If you are comfortable with the answers that you honestly gave yourself, then continue working through things in the home with family counseling as well as individual psychotherapy and an adequate evaluation for your child.  Proper diagnosis, possible medication, and a team approach with the whole family may be the answer for your child at this point.

However, if you are not comfortable with your answers to these questions that you honestly gave yourself, then put a stop to the flood of negative thoughts that are preventing you from moving forward with seeking the help for your child and family through residential treatment.  Be careful involving too many people in this process, especially when consulting grandparents or close family members who honestly cannot see Johnnie as anything but a perfect little gentleman or Susie as anything but a little princess.  Understand that the true character in your child comes out in your home with his immediate family and not necessarily when he is with others.  Kids have an ability to mask their true colors for a period of time, and you cannot expect some people to understand or agree with you in this decision.  It may be a lonely time for you as you move through the whole process, but seek a support system that reinforces your decision, and then take one step at a time.  Seek out God’s direction, and trust Him to lead you through it.  You will soon be glad that you did.

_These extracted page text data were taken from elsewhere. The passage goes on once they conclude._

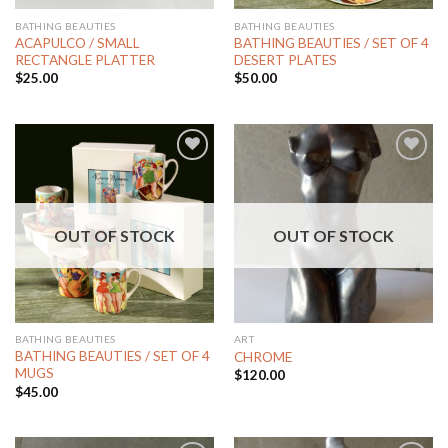
BATHING BEAUTIES
BATHING BEAUTIES
ACAPULCO / SMALL
BATHING BEAUTIES / SET OF 4
RECTANGLE PLATTER
DESERT PLATES
$
25.00
$
50.00
Add to
Add to
Wishlist
Wishlist
OUT OF STOCK
OUT OF STOCK
BATHING BEAUTIES
ART
BATHING BEAUTIES / SET OF 4
CHROME
MUGS
$
120.00
$
45.00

I can’t tell you how many times I have had to listen and diffuse an angry grandparent who had just learned that their favorite grandchild was residing with us at our therapeutic school.  Now, I am a grandmother and Nana to six grandsons, so I totally understand how they feel!  I am always happy to hear them out and will normally get them to agree with me to give it two weeks before calling us back to talk to Johnnie or Susie.  I assure them that they are safe, and that, if we find, in our professional assessment, that they are misplaced and do not need to be here, we will gladly send them back home to mom and dad.  Grandparents do seem to have a more difficult time acknowledging that their precious grandchild would have any issues that couldn’t just be fixed with the right consequences at home, sometimes a swift kick (not recommended), or just letting them alone to figure it out on their own with the belief that they will get through it as thousands before them have.  The Old School way just doesn’t cut it in this generation of kids who have had to learn to survive in a society that is so far from anything that we Baby Boomers have ever known!

Education for the whole family is a must and should be included in the treatment plan for a successful transformation of your child—-even if it leads to residential boarding school for a period of time in his/her life.  Your child deserves the best, and so do you.

If your family needs help, pursue it and allow God to give you the direction and peace in your decision—–Boarding School or not?